Smoke from the Aspen fire south in Fresno County and other grass fires north near the Oregon border has settled over the area and prompted an air quality health warning from the San Joaquin Valley Air Pollution District on Tuesday, July 30.

The smoke blanket has covered parts of San Joaquin, Stanislaus, Merced, Madera, Fresno, Kings, Tulare and Kern counties along with some foothill and mountain areas, according to the air pollution district.

The health warning was issued Tuesday because the district expects air quality to deteriorate as the smoke is expected to linger through the end of the week.

Anthony Presto, spokesman for the air pollution district, said residents who see or smell smoke should remain indoors or try to filter the smoke by other means.

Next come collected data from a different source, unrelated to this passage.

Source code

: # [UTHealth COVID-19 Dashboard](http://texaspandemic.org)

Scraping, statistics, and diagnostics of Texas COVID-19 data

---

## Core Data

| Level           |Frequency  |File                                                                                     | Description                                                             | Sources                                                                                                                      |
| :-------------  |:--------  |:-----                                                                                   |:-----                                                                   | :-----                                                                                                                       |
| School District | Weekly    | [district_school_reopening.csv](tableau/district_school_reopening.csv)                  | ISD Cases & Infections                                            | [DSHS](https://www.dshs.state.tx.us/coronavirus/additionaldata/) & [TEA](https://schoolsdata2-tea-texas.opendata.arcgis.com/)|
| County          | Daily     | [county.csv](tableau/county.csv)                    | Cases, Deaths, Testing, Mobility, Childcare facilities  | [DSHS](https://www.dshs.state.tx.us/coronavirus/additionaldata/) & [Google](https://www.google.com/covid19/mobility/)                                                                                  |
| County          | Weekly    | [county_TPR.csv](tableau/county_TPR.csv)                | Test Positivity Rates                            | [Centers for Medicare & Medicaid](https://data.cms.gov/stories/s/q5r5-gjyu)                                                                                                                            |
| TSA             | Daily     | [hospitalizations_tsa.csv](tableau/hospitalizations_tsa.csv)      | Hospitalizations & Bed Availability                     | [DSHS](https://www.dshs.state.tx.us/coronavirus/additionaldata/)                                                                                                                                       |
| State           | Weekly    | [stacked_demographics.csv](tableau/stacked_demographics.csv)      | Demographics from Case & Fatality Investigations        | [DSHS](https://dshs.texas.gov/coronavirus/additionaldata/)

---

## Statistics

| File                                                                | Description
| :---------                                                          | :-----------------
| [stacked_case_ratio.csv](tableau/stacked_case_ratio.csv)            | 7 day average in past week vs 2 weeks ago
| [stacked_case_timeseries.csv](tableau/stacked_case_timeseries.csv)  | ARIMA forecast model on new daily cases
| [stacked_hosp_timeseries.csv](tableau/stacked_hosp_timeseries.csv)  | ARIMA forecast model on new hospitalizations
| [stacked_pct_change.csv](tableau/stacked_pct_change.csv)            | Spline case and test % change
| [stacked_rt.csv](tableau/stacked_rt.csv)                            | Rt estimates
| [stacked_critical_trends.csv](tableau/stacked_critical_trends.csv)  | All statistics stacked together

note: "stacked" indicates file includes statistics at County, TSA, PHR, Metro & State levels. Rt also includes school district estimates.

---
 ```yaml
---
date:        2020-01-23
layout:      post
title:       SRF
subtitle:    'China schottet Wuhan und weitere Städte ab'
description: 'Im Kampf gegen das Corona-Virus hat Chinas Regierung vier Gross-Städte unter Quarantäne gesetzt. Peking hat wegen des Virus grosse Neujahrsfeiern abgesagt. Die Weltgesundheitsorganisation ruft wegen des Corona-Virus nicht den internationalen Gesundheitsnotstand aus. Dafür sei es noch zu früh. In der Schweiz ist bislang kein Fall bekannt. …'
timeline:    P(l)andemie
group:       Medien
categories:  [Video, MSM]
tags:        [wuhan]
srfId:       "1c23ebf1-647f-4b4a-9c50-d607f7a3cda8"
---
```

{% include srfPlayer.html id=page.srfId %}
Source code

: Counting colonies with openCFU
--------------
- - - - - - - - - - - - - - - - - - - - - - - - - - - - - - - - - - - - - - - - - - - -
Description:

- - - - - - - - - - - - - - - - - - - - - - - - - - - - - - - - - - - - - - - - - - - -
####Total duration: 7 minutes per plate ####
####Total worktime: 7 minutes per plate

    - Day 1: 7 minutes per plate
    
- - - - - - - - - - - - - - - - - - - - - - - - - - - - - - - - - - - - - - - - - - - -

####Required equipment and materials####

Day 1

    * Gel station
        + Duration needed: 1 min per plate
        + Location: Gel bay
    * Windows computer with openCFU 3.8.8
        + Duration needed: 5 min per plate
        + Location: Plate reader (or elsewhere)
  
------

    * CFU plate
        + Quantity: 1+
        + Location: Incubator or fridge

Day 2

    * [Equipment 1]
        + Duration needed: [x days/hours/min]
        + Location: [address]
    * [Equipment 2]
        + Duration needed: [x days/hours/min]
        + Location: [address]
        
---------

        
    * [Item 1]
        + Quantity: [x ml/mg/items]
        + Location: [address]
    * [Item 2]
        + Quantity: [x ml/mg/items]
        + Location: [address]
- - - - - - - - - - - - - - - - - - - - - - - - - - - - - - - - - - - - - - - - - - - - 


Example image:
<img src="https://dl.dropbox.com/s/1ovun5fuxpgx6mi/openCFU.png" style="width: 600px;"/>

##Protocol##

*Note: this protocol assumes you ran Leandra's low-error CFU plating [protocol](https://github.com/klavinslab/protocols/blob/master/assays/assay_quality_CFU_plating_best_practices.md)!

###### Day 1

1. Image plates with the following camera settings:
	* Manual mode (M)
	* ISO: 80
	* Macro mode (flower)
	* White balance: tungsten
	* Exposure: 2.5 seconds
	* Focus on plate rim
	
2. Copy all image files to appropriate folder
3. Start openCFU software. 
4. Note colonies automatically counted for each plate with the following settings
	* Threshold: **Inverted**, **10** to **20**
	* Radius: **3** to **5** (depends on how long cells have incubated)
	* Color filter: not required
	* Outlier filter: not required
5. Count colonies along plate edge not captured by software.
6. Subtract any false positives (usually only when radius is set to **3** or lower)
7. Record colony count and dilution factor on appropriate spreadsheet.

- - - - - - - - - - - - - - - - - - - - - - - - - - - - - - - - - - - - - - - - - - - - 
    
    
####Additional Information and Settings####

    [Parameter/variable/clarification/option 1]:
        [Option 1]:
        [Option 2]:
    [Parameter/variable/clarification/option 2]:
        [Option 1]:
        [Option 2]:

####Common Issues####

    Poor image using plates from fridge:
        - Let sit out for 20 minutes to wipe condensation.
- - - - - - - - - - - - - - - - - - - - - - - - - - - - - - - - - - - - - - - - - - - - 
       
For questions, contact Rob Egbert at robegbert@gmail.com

The smoke raises the fine particulate matter in the air, a move the air pollution district said can lead to serious health problems including lung disease, asthma attacks and an increased risk of heart attacks or stroke.

An air quality monitoring station at the Tracy Airport on Wednesday, July 31, shows the particulate levels as moderate and ozone levels as unhealthy for sensitive groups.

Prolonged or strenuous outdoor activities when particulates and the ozone at these levels can be dangerous, according to the district.

The foothills south and west of Tracy and Mount Diablo were covered by a thick haze much of the week.

Presto said the health warning will be in effect until the grass fires are extinguished.